Funny(?) Strange, Random story (with pics).
In the thread in the Movie House about the next Avengers film, there was a joke about Itzena possibly pretending that the Brits invented cinema. That made me want to throw Muybridge in the mix, as that british scientist is one of the forefather of cinema. To make it short he was interested in animal and human movement, so took pictures using a number of clever mechanisms and then created animations from these pictures using what he called the zoopraxiscope.
When it comes to the origin of cinema, people in the US tend to favor Edison and his kinetoscope. It used an actual perforated film reel, had a stop-and-go mechanism for the filming apparatus, but instead of projecting the result, it was shown in single viewer booths (a reason why the french claim the origin of cinema: the Lumi?re brothers actually did the first paying public projection of a film).

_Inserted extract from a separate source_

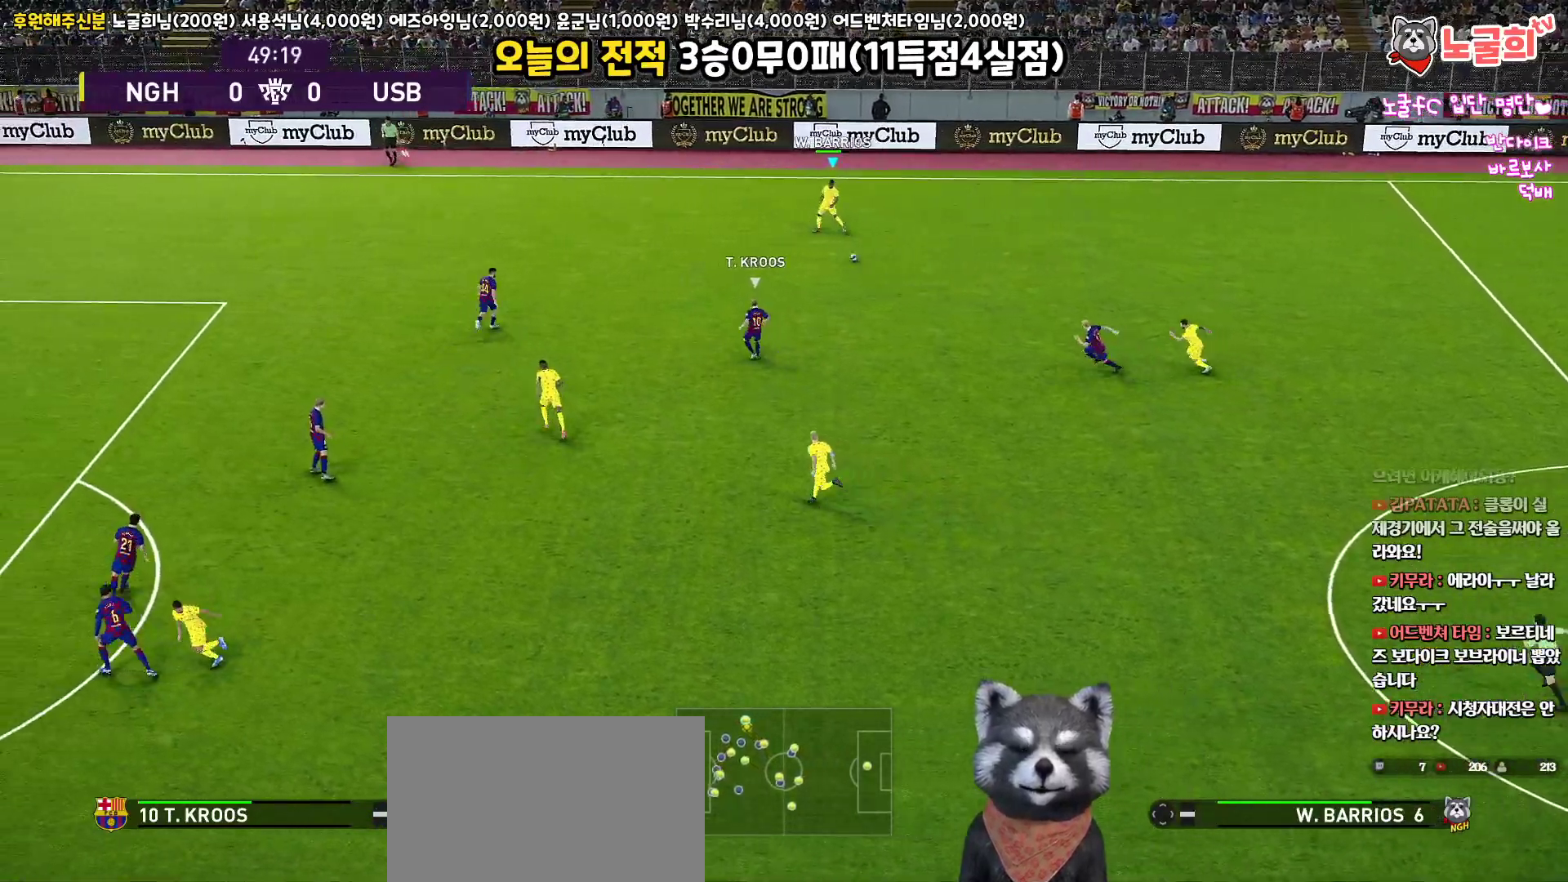
{"buttons": [], "left_stick": "down-left", "right_stick": "center", "events": [[483, "left_stick", "down-left"]]}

In my little wikipedia escapade (initially to check Muybridge's name spelling and verify he was indeed an englishman), I learned that kinetoscope went tits up and Edison & co moved to projection, because a cheaper alternative entered the market: the mutoscope. Instead of using film, the mutoscope used a stack of cardboard photographs with a mechanism to flip through them, a bit like a rolodex. I had never heard about anything like that.
https://youtu.be/Hs3y-lhVWbc
That's pretty random, but now we go into the strange. Later in the day, after that Muybridge comment and that trip on wikipedia, I checked a random movie on Turner Classic Movies: The Net. A 1953 movie about love and spies on a research facility for a futuristic jet (not an especially great movie).
Anyway, at some point a couple goes to an amusement parc... and they check a mutoscope! I could not believe my eyes. We even get to see the clip with the flipping cards. What are the odds of that happening? Unfathomably low. So.... thank you Joss Whedon for a strange moment I guess?